OpenMathLib / OpenBLAS

OpenBLAS is an optimized BLAS library based on GotoBLAS2 1.13 BSD version.
http://www.openblas.net
BSD 3-Clause "New" or "Revised" License
6.26k stars 1.48k forks source link

Modifying GEMM for strided GEMM computation #2289

Open nitish2112 opened 4 years ago

nitish2112 commented 4 years ago

Hi,

We want to implement strided GEMM implementation where the dot product for each output element is computed using only even indexed elements from rows/columns of matrix A/B. Seems like the routine for GEMM is written in assembly? Is there a way to implement this without hacking the assembly? If assembly is the only way can you please help us with this?

Thanks, Nitish

martin-frbg commented 4 years ago

The implementation depends on the cpu (as specified in the respective KERNEL.<target> files under kernel/<architecture>) - most are written in assembly, but there are also "generic" C implementations (and C with AVX512 intrinsics in the case of the SKYLAKEX target) that you could reuse. Could be that Goto's algorithm for splitting the matrix into cache-sized chunks will mess with performance when you only need to access every n'th other element though.

nitish2112 commented 4 years ago

Thanks! Can you please point us to the C + AVX512 implementation/files?

PS: There are so many macros that I am lost :D

Thanks, Nitish

brada4 commented 4 years ago

It will not be single-value stride, you need too take at least cache line, 32 or 64 bytes with same alignment from memory at once into registers, or you get painful memory bus saturation by using 4-16 times of that bus for small crumbles. If that can be done in C in some generic way, it is likely to get close to assembly kernels and be quite good for brand new architecture targets when processed with new compilers...
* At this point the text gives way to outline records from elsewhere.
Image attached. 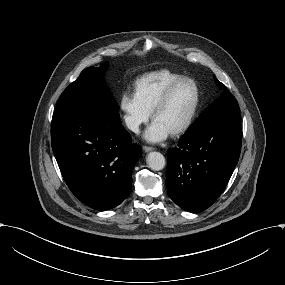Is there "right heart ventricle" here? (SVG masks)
<instances>
[{"label": "right heart ventricle", "instance_id": "obj_1", "mask_svg": "<svg viewBox=\"0 0 285 285\" xmlns=\"http://www.w3.org/2000/svg\"><path fill=\"white\" fill-rule=\"evenodd\" d=\"M181 78H183L182 75L165 69L151 72L137 80L135 91L145 107L151 112L164 91Z\"/></svg>", "mask_w": 285, "mask_h": 285}]
</instances>
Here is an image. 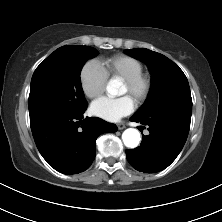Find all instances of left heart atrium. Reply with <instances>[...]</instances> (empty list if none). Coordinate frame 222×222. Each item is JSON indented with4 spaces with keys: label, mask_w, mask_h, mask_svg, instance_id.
<instances>
[{
    "label": "left heart atrium",
    "mask_w": 222,
    "mask_h": 222,
    "mask_svg": "<svg viewBox=\"0 0 222 222\" xmlns=\"http://www.w3.org/2000/svg\"><path fill=\"white\" fill-rule=\"evenodd\" d=\"M135 103L130 96L100 97L90 106V112L107 121H117L133 112Z\"/></svg>",
    "instance_id": "1"
}]
</instances>
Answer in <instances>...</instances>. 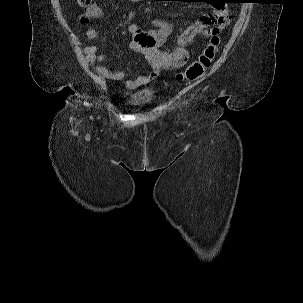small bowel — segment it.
Instances as JSON below:
<instances>
[{
	"mask_svg": "<svg viewBox=\"0 0 303 303\" xmlns=\"http://www.w3.org/2000/svg\"><path fill=\"white\" fill-rule=\"evenodd\" d=\"M138 2L140 0H130ZM104 14L103 8L98 4H92L87 8V17L96 19ZM229 22V11L226 6L215 9L202 15L195 23L185 29L177 38L170 49H162L167 43L171 33L172 25L162 19H154L151 22L152 29L148 32L142 31L138 24H130L128 32L133 35L130 44L132 50L144 55L149 70L147 73L134 80H128L125 87L130 90L141 89L151 84L163 69H177L183 67L189 57L186 45L194 41L197 36L219 33ZM87 35L95 37L96 31L91 27ZM146 39L150 41L147 42ZM97 45L87 46L84 49L86 58L101 78L107 81H119L125 76L121 69L110 70L102 64L106 62L107 56L99 53Z\"/></svg>",
	"mask_w": 303,
	"mask_h": 303,
	"instance_id": "c3829d8e",
	"label": "small bowel"
}]
</instances>
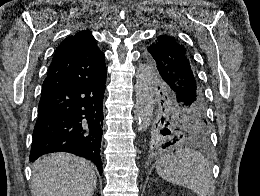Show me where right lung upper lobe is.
Here are the masks:
<instances>
[{
	"label": "right lung upper lobe",
	"instance_id": "obj_1",
	"mask_svg": "<svg viewBox=\"0 0 260 196\" xmlns=\"http://www.w3.org/2000/svg\"><path fill=\"white\" fill-rule=\"evenodd\" d=\"M103 75H106L104 53L89 31H79L57 47L41 97Z\"/></svg>",
	"mask_w": 260,
	"mask_h": 196
}]
</instances>
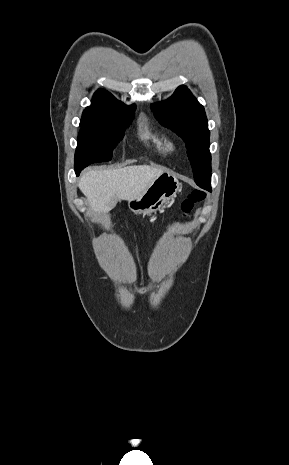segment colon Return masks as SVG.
Here are the masks:
<instances>
[{"mask_svg": "<svg viewBox=\"0 0 289 465\" xmlns=\"http://www.w3.org/2000/svg\"><path fill=\"white\" fill-rule=\"evenodd\" d=\"M206 192L204 190H193L181 203V210L184 216L189 215L195 205L204 200Z\"/></svg>", "mask_w": 289, "mask_h": 465, "instance_id": "1", "label": "colon"}]
</instances>
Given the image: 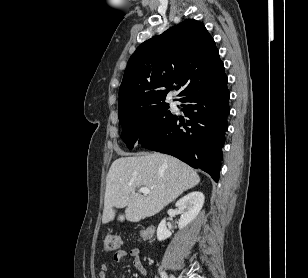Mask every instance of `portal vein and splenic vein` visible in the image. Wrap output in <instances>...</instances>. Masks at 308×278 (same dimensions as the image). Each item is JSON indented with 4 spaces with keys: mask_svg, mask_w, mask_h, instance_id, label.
<instances>
[{
    "mask_svg": "<svg viewBox=\"0 0 308 278\" xmlns=\"http://www.w3.org/2000/svg\"><path fill=\"white\" fill-rule=\"evenodd\" d=\"M139 191L144 195H148L150 193V189L148 187H141Z\"/></svg>",
    "mask_w": 308,
    "mask_h": 278,
    "instance_id": "portal-vein-and-splenic-vein-1",
    "label": "portal vein and splenic vein"
}]
</instances>
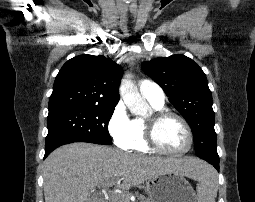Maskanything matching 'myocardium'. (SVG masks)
<instances>
[{
  "label": "myocardium",
  "mask_w": 255,
  "mask_h": 202,
  "mask_svg": "<svg viewBox=\"0 0 255 202\" xmlns=\"http://www.w3.org/2000/svg\"><path fill=\"white\" fill-rule=\"evenodd\" d=\"M168 118H174L177 119L185 128L187 137H188V143L187 146L180 150V151H168L163 149L157 140V128L161 122ZM144 137L146 144L151 149V151H154L159 154L163 155H169V156H181L186 154L193 145L194 137L192 129L189 125V123L186 121L184 117L181 115L168 111V110H155L153 111L145 120H144Z\"/></svg>",
  "instance_id": "1"
}]
</instances>
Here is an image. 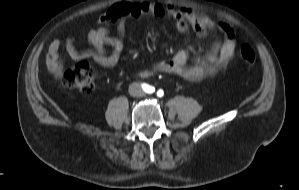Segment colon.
Returning <instances> with one entry per match:
<instances>
[{
    "instance_id": "obj_1",
    "label": "colon",
    "mask_w": 299,
    "mask_h": 190,
    "mask_svg": "<svg viewBox=\"0 0 299 190\" xmlns=\"http://www.w3.org/2000/svg\"><path fill=\"white\" fill-rule=\"evenodd\" d=\"M240 58L246 65H253L256 59L255 52L249 45L240 49ZM67 86L75 88L81 93L89 94L94 90L95 74L86 61H80L68 68L63 75Z\"/></svg>"
}]
</instances>
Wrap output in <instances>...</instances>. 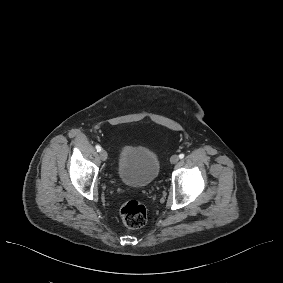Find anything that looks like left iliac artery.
I'll list each match as a JSON object with an SVG mask.
<instances>
[{
    "label": "left iliac artery",
    "mask_w": 283,
    "mask_h": 283,
    "mask_svg": "<svg viewBox=\"0 0 283 283\" xmlns=\"http://www.w3.org/2000/svg\"><path fill=\"white\" fill-rule=\"evenodd\" d=\"M184 156H185V155H184L183 153H181V154L179 155V158H180V159H183Z\"/></svg>",
    "instance_id": "left-iliac-artery-1"
}]
</instances>
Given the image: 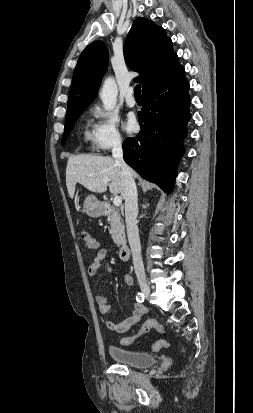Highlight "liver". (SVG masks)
I'll return each instance as SVG.
<instances>
[{
  "mask_svg": "<svg viewBox=\"0 0 253 413\" xmlns=\"http://www.w3.org/2000/svg\"><path fill=\"white\" fill-rule=\"evenodd\" d=\"M133 177L137 174L132 170ZM108 179V182H104ZM76 183L86 189L103 193L121 194L124 199L125 182L121 167L109 156L78 155L68 159L66 167V186L71 198L74 197Z\"/></svg>",
  "mask_w": 253,
  "mask_h": 413,
  "instance_id": "liver-1",
  "label": "liver"
}]
</instances>
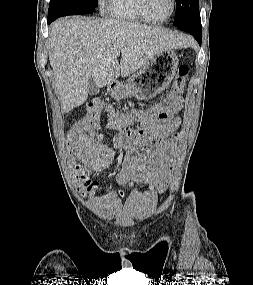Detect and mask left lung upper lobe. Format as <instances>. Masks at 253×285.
Segmentation results:
<instances>
[{
	"mask_svg": "<svg viewBox=\"0 0 253 285\" xmlns=\"http://www.w3.org/2000/svg\"><path fill=\"white\" fill-rule=\"evenodd\" d=\"M177 8L174 25L180 27L200 18L199 0H176Z\"/></svg>",
	"mask_w": 253,
	"mask_h": 285,
	"instance_id": "left-lung-upper-lobe-1",
	"label": "left lung upper lobe"
}]
</instances>
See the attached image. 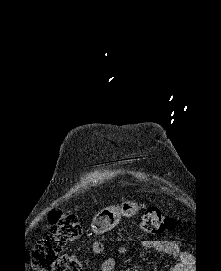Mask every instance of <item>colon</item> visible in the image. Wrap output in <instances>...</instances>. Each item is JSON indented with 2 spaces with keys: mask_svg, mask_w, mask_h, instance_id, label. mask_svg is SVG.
<instances>
[{
  "mask_svg": "<svg viewBox=\"0 0 221 271\" xmlns=\"http://www.w3.org/2000/svg\"><path fill=\"white\" fill-rule=\"evenodd\" d=\"M50 232L41 239L32 252V264L37 271H82V265L72 253L65 251L68 243L77 240L82 227L75 214L53 210L50 214ZM143 233L157 235L172 231L176 221L158 208L147 209L140 221ZM101 244L94 243L92 249L99 253Z\"/></svg>",
  "mask_w": 221,
  "mask_h": 271,
  "instance_id": "1",
  "label": "colon"
}]
</instances>
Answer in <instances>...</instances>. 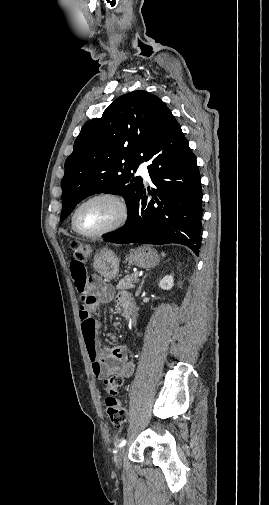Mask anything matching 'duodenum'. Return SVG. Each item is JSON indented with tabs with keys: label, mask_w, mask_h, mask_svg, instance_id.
Segmentation results:
<instances>
[{
	"label": "duodenum",
	"mask_w": 269,
	"mask_h": 505,
	"mask_svg": "<svg viewBox=\"0 0 269 505\" xmlns=\"http://www.w3.org/2000/svg\"><path fill=\"white\" fill-rule=\"evenodd\" d=\"M125 312H126V314H127L130 318L132 317V315H133L132 308H130V307H126V308H125Z\"/></svg>",
	"instance_id": "1"
}]
</instances>
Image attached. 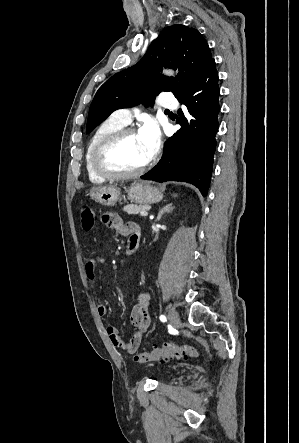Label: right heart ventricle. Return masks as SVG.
<instances>
[{"instance_id":"e07e8e85","label":"right heart ventricle","mask_w":299,"mask_h":443,"mask_svg":"<svg viewBox=\"0 0 299 443\" xmlns=\"http://www.w3.org/2000/svg\"><path fill=\"white\" fill-rule=\"evenodd\" d=\"M125 125L119 123L112 117L104 120L92 133L85 150V168L88 178L93 183H102L105 178L99 175L93 167V153L96 146L111 133L123 128Z\"/></svg>"}]
</instances>
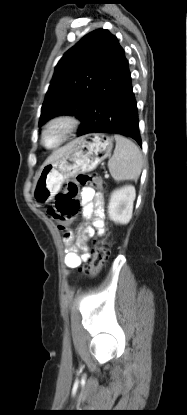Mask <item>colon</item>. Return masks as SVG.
<instances>
[{
	"instance_id": "1",
	"label": "colon",
	"mask_w": 187,
	"mask_h": 415,
	"mask_svg": "<svg viewBox=\"0 0 187 415\" xmlns=\"http://www.w3.org/2000/svg\"><path fill=\"white\" fill-rule=\"evenodd\" d=\"M79 186H91L97 189L103 188V180L100 176L81 174L76 182L69 183L62 192L57 194L55 208L48 209V214L58 224V227L65 234L70 233V221L79 211L77 199ZM109 254V242L106 239L96 243L93 255L88 262L86 272L95 275L106 265Z\"/></svg>"
}]
</instances>
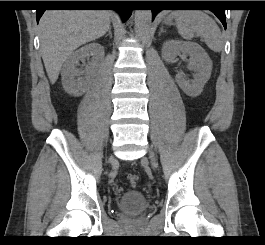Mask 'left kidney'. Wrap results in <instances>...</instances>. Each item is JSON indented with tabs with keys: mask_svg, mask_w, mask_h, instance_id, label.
<instances>
[{
	"mask_svg": "<svg viewBox=\"0 0 265 245\" xmlns=\"http://www.w3.org/2000/svg\"><path fill=\"white\" fill-rule=\"evenodd\" d=\"M181 54L190 56L189 68L195 72V76L192 80H186L180 73L176 75V82L185 94L197 97L211 76L212 61L197 43L169 40L163 44L162 56L166 61L170 62Z\"/></svg>",
	"mask_w": 265,
	"mask_h": 245,
	"instance_id": "left-kidney-1",
	"label": "left kidney"
}]
</instances>
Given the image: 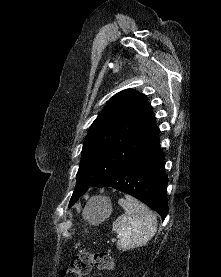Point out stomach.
I'll use <instances>...</instances> for the list:
<instances>
[{"mask_svg":"<svg viewBox=\"0 0 221 277\" xmlns=\"http://www.w3.org/2000/svg\"><path fill=\"white\" fill-rule=\"evenodd\" d=\"M111 212V204L108 199L97 198L92 200L84 211V217L92 224H99L105 220Z\"/></svg>","mask_w":221,"mask_h":277,"instance_id":"obj_1","label":"stomach"}]
</instances>
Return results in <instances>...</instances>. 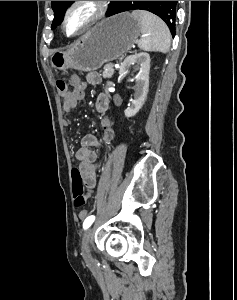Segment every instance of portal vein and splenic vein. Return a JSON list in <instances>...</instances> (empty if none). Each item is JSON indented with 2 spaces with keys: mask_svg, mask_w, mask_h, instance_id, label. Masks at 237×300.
<instances>
[{
  "mask_svg": "<svg viewBox=\"0 0 237 300\" xmlns=\"http://www.w3.org/2000/svg\"><path fill=\"white\" fill-rule=\"evenodd\" d=\"M109 64H110V65H109L108 67L111 69V68L113 67V66L111 65L112 63L110 62Z\"/></svg>",
  "mask_w": 237,
  "mask_h": 300,
  "instance_id": "obj_1",
  "label": "portal vein and splenic vein"
}]
</instances>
wjc404 commented 4 years ago

Is it like this: ....for i = 0 to n-1 ........for j = 0 to m-1 ............for l = 0 to k-1 ................c[i][j] += a[l][j] b[i][l] (double)(l%2); For extracting elements with even k or n indexes, the solution is simple, if the matrix C is column-major.

brada4 commented 4 years ago

It gets quite some macros if you (make compiler) read 4..16 elements i.p.o single value per read....

martin-frbg commented 4 years ago

Thanks! Can you please point us to the C + AVX512 implementation/files?

Files are in kernel/x86_64, sgemm_kernel_16x4_skylakex.c and dgemm_kernel_4x8_skylakex_2.c for single and double precision real - for complex values the assembly files for Haswell, cgemm_kernel_8x2_haswell.S and zgemm_kernel_4x2_haswell.S are used. (As mentioned the KERNEL files there list the names of implementation files used for a particular cpu target).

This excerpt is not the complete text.